(Collection entries)
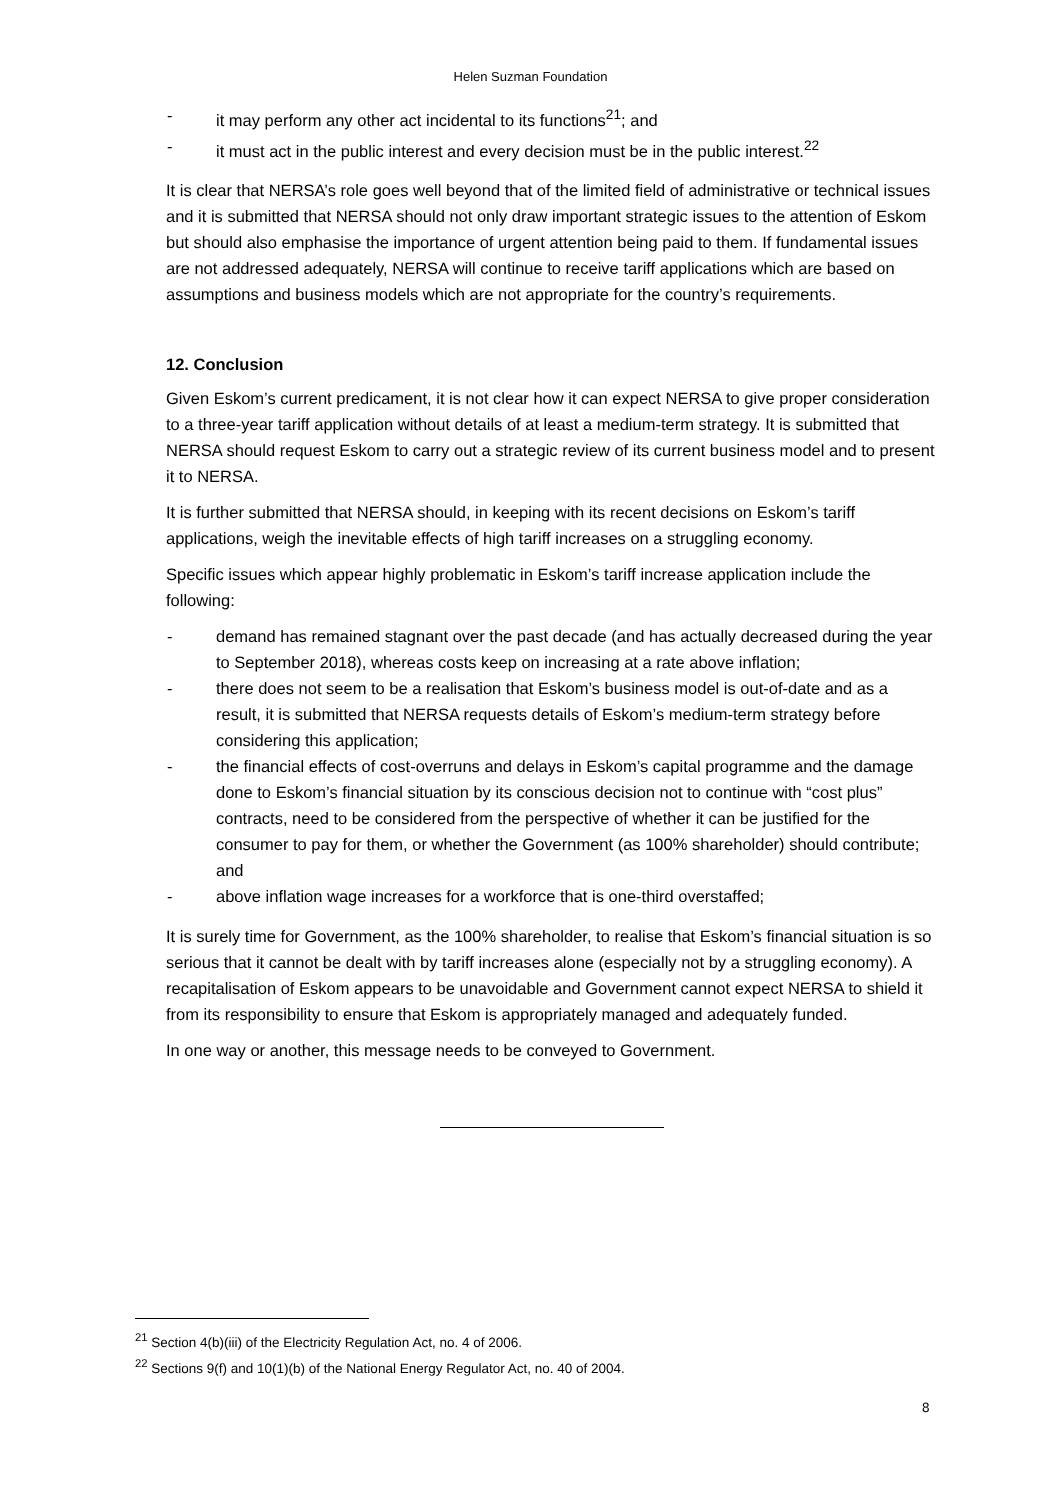Helen Suzman Foundation
- it may perform any other act incidental to its functions<sup>21</sup>; and
- it must act in the public interest and every decision must be in the public interest.<sup>22</sup>
It is clear that NERSA’s role goes well beyond that of the limited field of administrative or technical issues and it is submitted that NERSA should not only draw important strategic issues to the attention of Eskom but should also emphasise the importance of urgent attention being paid to them. If fundamental issues are not addressed adequately, NERSA will continue to receive tariff applications which are based on assumptions and business models which are not appropriate for the country’s requirements.
12. Conclusion
Given Eskom’s current predicament, it is not clear how it can expect NERSA to give proper consideration to a three-year tariff application without details of at least a medium-term strategy. It is submitted that NERSA should request Eskom to carry out a strategic review of its current business model and to present it to NERSA.
It is further submitted that NERSA should, in keeping with its recent decisions on Eskom’s tariff applications, weigh the inevitable effects of high tariff increases on a struggling economy.
Specific issues which appear highly problematic in Eskom’s tariff increase application include the following:
- demand has remained stagnant over the past decade (and has actually decreased during the year to September 2018), whereas costs keep on increasing at a rate above inflation;
- there does not seem to be a realisation that Eskom’s business model is out-of-date and as a result, it is submitted that NERSA requests details of Eskom’s medium-term strategy before considering this application;
- the financial effects of cost-overruns and delays in Eskom’s capital programme and the damage done to Eskom’s financial situation by its conscious decision not to continue with “cost plus” contracts, need to be considered from the perspective of whether it can be justified for the consumer to pay for them, or whether the Government (as 100% shareholder) should contribute; and
- above inflation wage increases for a workforce that is one-third overstaffed;
It is surely time for Government, as the 100% shareholder, to realise that Eskom’s financial situation is so serious that it cannot be dealt with by tariff increases alone (especially not by a struggling economy). A recapitalisation of Eskom appears to be unavoidable and Government cannot expect NERSA to shield it from its responsibility to ensure that Eskom is appropriately managed and adequately funded.
In one way or another, this message needs to be conveyed to Government.
<sup>21</sup> Section 4(b)(iii) of the Electricity Regulation Act, no. 4 of 2006.
<sup>22</sup> Sections 9(f) and 10(1)(b) of the National Energy Regulator Act, no. 40 of 2004.
8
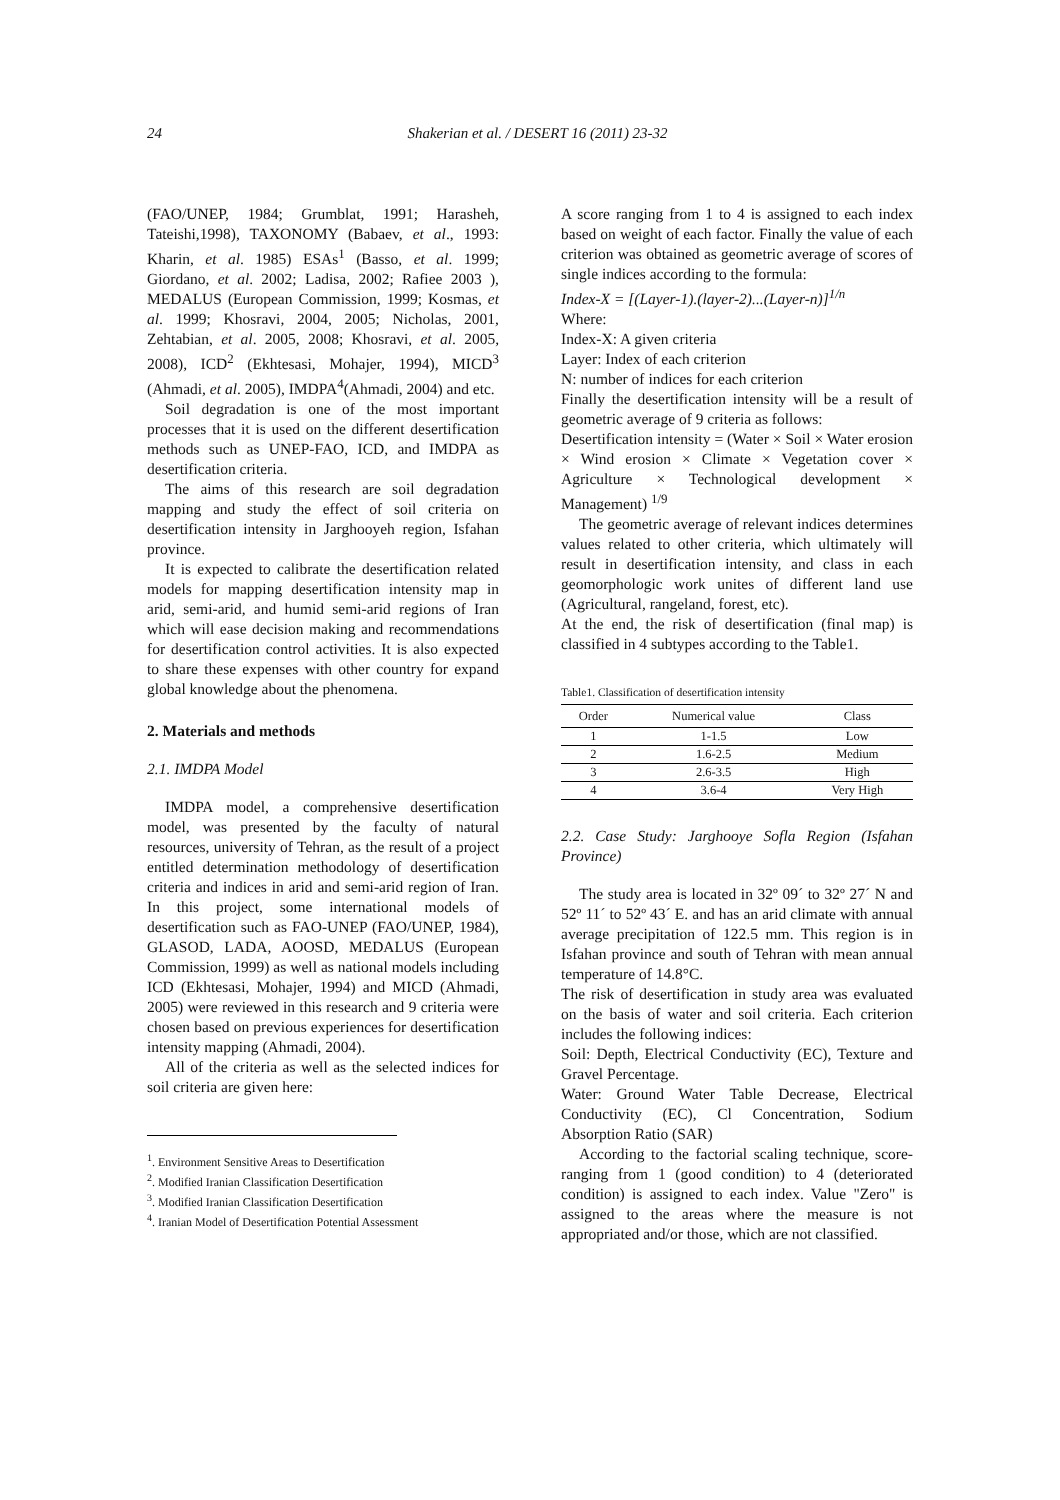24 Shakerian et al. / DESERT 16 (2011) 23-32
(FAO/UNEP, 1984; Grumblat, 1991; Harasheh, Tateishi,1998), TAXONOMY (Babaev, et al., 1993: Kharin, et al. 1985) ESAs<sup>1</sup> (Basso, et al. 1999; Giordano, et al. 2002; Ladisa, 2002; Rafiee 2003 ), MEDALUS (European Commission, 1999; Kosmas, et al. 1999; Khosravi, 2004, 2005; Nicholas, 2001, Zehtabian, et al. 2005, 2008; Khosravi, et al. 2005, 2008), ICD<sup>2</sup> (Ekhtesasi, Mohajer, 1994), MICD<sup>3</sup> (Ahmadi, et al. 2005), IMDPA<sup>4</sup>(Ahmadi, 2004) and etc.
Soil degradation is one of the most important processes that it is used on the different desertification methods such as UNEP-FAO, ICD, and IMDPA as desertification criteria.
The aims of this research are soil degradation mapping and study the effect of soil criteria on desertification intensity in Jarghooyeh region, Isfahan province.
It is expected to calibrate the desertification related models for mapping desertification intensity map in arid, semi-arid, and humid semi-arid regions of Iran which will ease decision making and recommendations for desertification control activities. It is also expected to share these expenses with other country for expand global knowledge about the phenomena.
2. Materials and methods
2.1. IMDPA Model
IMDPA model, a comprehensive desertification model, was presented by the faculty of natural resources, university of Tehran, as the result of a project entitled determination methodology of desertification criteria and indices in arid and semi-arid region of Iran. In this project, some international models of desertification such as FAO-UNEP (FAO/UNEP, 1984), GLASOD, LADA, AOOSD, MEDALUS (European Commission, 1999) as well as national models including ICD (Ekhtesasi, Mohajer, 1994) and MICD (Ahmadi, 2005) were reviewed in this research and 9 criteria were chosen based on previous experiences for desertification intensity mapping (Ahmadi, 2004).
All of the criteria as well as the selected indices for soil criteria are given here:
<sup>1</sup>. Environment Sensitive Areas to Desertification
<sup>2</sup>. Modified Iranian Classification Desertification
<sup>3</sup>. Modified Iranian Classification Desertification
<sup>4</sup>. Iranian Model of Desertification Potential Assessment
A score ranging from 1 to 4 is assigned to each index based on weight of each factor. Finally the value of each criterion was obtained as geometric average of scores of single indices according to the formula:
Index-X = [(Layer-1).(layer-2)...(Layer-n)]<sup>1/n</sup>
Where:
Index-X: A given criteria
Layer: Index of each criterion
N: number of indices for each criterion
Finally the desertification intensity will be a result of geometric average of 9 criteria as follows:
Desertification intensity = (Water × Soil × Water erosion × Wind erosion × Climate × Vegetation cover × Agriculture × Technological development × Management) <sup>1/9</sup>
The geometric average of relevant indices determines values related to other criteria, which ultimately will result in desertification intensity, and class in each geomorphologic work unites of different land use (Agricultural, rangeland, forest, etc).
At the end, the risk of desertification (final map) is classified in 4 subtypes according to the Table1.
Table1. Classification of desertification intensity
| Order | Numerical value | Class |
| --- | --- | --- |
| 1 | 1-1.5 | Low |
| 2 | 1.6-2.5 | Medium |
| 3 | 2.6-3.5 | High |
| 4 | 3.6-4 | Very High |
2.2. Case Study: Jarghooye Sofla Region (Isfahan Province)
The study area is located in 32º 09´ to 32º 27´ N and 52º 11´ to 52º 43´ E. and has an arid climate with annual average precipitation of 122.5 mm. This region is in Isfahan province and south of Tehran with mean annual temperature of 14.8°C.
The risk of desertification in study area was evaluated on the basis of water and soil criteria. Each criterion includes the following indices:
Soil: Depth, Electrical Conductivity (EC), Texture and Gravel Percentage.
Water: Ground Water Table Decrease, Electrical Conductivity (EC), Cl Concentration, Sodium Absorption Ratio (SAR)
According to the factorial scaling technique, score-ranging from 1 (good condition) to 4 (deteriorated condition) is assigned to each index. Value "Zero" is assigned to the areas where the measure is not appropriated and/or those, which are not classified.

What you need to do - Go through the entries above and copy each line holding the string "based".

Finished task -
It is clear that NERSA’s role goes well beyond that of the limited field of administrative or technical issues and it is submitted that NERSA should not only draw important strategic issues to the attention of Eskom but should also emphasise the importance of urgent attention being paid to them. If fundamental issues are not addressed adequately, NERSA will continue to receive tariff applications which are based on assumptions and business models which are not appropriate for the country’s requirements.
IMDPA model, a comprehensive desertification model, was presented by the faculty of natural resources, university of Tehran, as the result of a project entitled determination methodology of desertification criteria and indices in arid and semi-arid region of Iran. In this project, some international models of desertification such as FAO-UNEP (FAO/UNEP, 1984), GLASOD, LADA, AOOSD, MEDALUS (European Commission, 1999) as well as national models including ICD (Ekhtesasi, Mohajer, 1994) and MICD (Ahmadi, 2005) were reviewed in this research and 9 criteria were chosen based on previous experiences for desertification intensity mapping (Ahmadi, 2004).
A score ranging from 1 to 4 is assigned to each index based on weight of each factor. Finally the value of each criterion was obtained as geometric average of scores of single indices according to the formula:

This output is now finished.